Discorso per certi versi analogo potrebbe essere fatto per altre malattie come il cancro, che negli ultimi trenta o quarant’anni hanno conosciuto un vertiginoso aumento di diffusione, infrangendo le tradizionali “barriere” generazionali precedentemente esistenti.
In tutti questi casi non si può tuttavia mancare di rilevare un certo grado di “genericità”. Più che questa o quella sindrome o catastrofe, infatti, ciò che al giorno d’oggi sembra essere davvero “occasione distruttiva”, per tutte le generazioni in modo ormai pressoché indifferente, ma in particolare per quelle più giovani, è ancora e sempre il consumismo (non ci si lasci ingannare dall’apparente obsolescenza di questo vocabolo: dietro il suo programmatico logoramento si nasconde in realtà la perfetta attualità del fenomeno). E occasione tanto più pericolosa in quanto astutamente insinuante: occasione “normale”, quotidiana, silenziosa, invisibile, o meglio piuttosto ottundente.

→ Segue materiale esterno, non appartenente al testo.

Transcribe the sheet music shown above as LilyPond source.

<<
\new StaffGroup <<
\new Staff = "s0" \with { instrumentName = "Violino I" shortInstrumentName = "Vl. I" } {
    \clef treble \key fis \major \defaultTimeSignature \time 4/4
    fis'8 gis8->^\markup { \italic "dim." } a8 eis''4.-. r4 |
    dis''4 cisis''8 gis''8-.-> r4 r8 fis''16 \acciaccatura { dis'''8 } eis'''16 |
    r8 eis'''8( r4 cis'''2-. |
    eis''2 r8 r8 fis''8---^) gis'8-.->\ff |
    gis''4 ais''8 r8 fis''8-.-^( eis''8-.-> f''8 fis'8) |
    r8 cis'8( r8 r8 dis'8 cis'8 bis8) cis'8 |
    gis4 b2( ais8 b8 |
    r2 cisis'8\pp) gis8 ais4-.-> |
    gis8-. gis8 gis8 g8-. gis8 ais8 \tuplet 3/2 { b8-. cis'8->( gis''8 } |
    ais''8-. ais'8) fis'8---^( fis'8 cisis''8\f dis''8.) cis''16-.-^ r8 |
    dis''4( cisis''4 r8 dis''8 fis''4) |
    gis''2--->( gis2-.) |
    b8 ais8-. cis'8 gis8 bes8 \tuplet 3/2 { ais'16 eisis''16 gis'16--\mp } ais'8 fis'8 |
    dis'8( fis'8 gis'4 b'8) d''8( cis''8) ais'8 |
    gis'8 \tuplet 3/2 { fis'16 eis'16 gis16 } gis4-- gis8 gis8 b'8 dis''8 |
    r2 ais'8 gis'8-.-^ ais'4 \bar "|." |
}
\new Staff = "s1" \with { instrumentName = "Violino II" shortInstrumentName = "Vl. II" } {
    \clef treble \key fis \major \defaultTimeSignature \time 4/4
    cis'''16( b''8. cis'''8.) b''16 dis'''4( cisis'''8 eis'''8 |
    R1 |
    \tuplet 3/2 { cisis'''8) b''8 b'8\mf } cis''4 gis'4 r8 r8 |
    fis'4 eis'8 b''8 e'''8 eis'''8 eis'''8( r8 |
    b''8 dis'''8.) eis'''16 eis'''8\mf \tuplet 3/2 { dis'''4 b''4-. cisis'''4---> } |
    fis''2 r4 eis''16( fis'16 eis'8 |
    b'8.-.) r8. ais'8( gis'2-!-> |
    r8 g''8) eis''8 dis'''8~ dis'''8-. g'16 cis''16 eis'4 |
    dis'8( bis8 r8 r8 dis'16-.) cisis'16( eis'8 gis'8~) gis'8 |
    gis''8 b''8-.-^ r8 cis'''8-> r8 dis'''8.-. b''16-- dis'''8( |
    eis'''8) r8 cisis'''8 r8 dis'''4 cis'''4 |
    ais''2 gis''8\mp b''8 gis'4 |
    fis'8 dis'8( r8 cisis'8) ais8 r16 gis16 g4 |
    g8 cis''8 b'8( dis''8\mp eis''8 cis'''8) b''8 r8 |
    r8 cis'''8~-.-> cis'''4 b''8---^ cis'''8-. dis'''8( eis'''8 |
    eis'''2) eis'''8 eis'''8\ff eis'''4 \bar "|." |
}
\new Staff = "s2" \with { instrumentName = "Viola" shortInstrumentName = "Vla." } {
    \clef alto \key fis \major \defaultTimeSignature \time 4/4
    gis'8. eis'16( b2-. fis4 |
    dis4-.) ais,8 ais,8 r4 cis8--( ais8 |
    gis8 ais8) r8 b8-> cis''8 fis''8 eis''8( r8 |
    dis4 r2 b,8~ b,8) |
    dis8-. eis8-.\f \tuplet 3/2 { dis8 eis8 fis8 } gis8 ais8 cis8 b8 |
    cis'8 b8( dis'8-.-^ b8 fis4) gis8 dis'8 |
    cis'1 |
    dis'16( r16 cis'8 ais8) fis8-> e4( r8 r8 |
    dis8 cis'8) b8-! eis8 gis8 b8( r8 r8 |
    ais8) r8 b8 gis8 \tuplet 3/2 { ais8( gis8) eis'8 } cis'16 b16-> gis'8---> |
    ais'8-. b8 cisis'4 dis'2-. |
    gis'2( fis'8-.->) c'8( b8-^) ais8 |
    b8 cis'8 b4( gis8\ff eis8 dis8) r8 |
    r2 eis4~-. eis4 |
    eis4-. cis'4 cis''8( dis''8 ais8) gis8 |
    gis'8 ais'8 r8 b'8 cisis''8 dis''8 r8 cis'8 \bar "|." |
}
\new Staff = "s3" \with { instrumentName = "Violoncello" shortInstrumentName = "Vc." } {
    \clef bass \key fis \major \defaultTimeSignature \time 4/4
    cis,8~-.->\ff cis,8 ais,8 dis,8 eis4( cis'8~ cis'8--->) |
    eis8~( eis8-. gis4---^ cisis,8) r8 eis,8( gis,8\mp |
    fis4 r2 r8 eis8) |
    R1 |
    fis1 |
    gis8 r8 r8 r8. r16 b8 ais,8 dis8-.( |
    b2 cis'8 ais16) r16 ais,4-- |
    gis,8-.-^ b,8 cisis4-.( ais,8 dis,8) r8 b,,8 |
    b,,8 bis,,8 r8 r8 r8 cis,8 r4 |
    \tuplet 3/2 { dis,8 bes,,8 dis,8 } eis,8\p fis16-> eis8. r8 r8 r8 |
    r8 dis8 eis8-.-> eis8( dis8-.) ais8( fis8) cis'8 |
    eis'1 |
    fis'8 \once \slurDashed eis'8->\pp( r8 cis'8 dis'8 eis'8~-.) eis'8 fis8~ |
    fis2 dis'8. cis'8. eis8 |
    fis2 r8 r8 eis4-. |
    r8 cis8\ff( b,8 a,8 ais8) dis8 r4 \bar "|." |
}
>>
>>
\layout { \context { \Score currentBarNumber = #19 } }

È dunque la sempre maggiore e capillare diffusione del consumismo – ovvero, la sempre maggior assuefazione ad esso – la causa ultima dei mali peggiori (nonché – non va dimenticato – dei beni migliori) che la generazione dei “figli” e le generazioni seguenti hanno dovuto subire. Da questo punto di vista si può dire che esse continuano a pagare le colpe dei padri, di cui ancora non si sono liberate – e di cui, vi è da presumere, non si libereranno mai.
Il fatto poi di appartenere noi stessi a tali generazioni (perlomeno, tutti coloro che al presente hanno dai cinquant’anni in giù) e pertanto di condividere noi stessi quella colpa, senza riuscire in alcun modo a liberarcene, illumina di una luce affatto diversa la condizione attuale e, dietro l’illusoria apparenza di “normalità”, ne rivela la sostanziale tragicità.